It's late in the day to discuss your maths line by line, but let me instead return to your post #49 and make some points:

In that post you had:

a) M pattern = 1 + cosine(angle) <= agreed
b) S pattern = sine(angle) <= agreed
c) X pattern = 1 + cosine(angle + 45°) <= No. 1 + cos(angle - 45°)
d) Y pattern = 1 + cosine(angle - 45°) <= No. 1 + cos(angle - 315°) = 1 + cos(angle + 45°)

Assuming the usual convention that the angle starts at straight ahead ("North", say), increases in counterclockwise direction, and that the X mic represents the "North-West" pointing one. But, what is the point of tussling with the mapping formula for the 1 + cos cardioid patterns for the angled X and Y mics, for we have already found that a virtual mic at 45° won't be inherting a cardioid pattern, anyway?.

Look, "the proof of the pudding is in the eating thereof" <g>, so I would urge you to try the following: take equations (a) and (b) - that we all agree are OK - and compute "M + S" on a spreadsheet for a range of angle values.

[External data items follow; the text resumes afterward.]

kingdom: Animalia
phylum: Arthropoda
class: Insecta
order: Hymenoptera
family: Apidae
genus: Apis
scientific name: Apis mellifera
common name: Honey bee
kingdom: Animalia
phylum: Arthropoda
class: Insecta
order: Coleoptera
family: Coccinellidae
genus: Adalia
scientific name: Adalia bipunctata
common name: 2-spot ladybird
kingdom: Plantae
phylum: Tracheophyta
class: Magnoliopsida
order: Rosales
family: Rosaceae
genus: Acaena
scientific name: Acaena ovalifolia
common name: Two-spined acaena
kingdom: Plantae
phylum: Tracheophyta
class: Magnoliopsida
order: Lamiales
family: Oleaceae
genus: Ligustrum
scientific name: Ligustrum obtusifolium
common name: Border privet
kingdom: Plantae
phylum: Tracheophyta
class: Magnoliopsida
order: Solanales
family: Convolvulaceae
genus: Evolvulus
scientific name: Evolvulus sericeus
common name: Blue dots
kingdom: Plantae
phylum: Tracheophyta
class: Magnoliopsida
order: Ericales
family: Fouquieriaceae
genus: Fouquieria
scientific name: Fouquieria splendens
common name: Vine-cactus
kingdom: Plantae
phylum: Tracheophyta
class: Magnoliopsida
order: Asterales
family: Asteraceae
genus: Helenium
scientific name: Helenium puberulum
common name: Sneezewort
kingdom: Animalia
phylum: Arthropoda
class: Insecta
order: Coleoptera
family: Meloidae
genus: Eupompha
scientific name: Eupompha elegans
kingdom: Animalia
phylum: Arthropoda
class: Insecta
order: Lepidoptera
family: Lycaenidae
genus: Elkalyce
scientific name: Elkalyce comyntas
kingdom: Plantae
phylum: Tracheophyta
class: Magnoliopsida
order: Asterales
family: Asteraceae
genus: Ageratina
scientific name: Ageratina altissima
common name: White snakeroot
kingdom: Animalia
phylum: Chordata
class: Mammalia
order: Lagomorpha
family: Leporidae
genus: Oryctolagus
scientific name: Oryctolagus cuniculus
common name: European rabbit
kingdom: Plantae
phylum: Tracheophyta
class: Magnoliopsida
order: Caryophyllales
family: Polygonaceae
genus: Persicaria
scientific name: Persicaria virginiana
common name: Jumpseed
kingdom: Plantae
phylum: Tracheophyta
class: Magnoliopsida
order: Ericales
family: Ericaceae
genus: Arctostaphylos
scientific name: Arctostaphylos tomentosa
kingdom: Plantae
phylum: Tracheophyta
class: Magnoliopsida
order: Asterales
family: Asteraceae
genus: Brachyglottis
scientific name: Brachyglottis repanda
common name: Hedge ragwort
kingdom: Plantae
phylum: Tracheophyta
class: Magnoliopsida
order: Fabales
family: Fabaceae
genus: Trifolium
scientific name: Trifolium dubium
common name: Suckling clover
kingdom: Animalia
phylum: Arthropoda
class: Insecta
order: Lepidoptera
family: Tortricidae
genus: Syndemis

I would suggest displaying angle values in columns at 5 deg. intervals (thus +90, +85, 80, 75, 70....5, 0, -5, -10, -15°..etc.).

By inspection you can locate the maximum value that M+S takes. This represents the angle that the main axis of the virtual mic lies on, or in other words the half-included-angle. You'll discover that it lies between 60 and 65°, and indeed is the 63.43° as calculated by Dooley, Streicher and lil 'ol me <g>. At the same time, you could convert the obtained M+S values from voltage into dB, to get a handle on the new polar pattern.

And by then I'll have gone through your maths.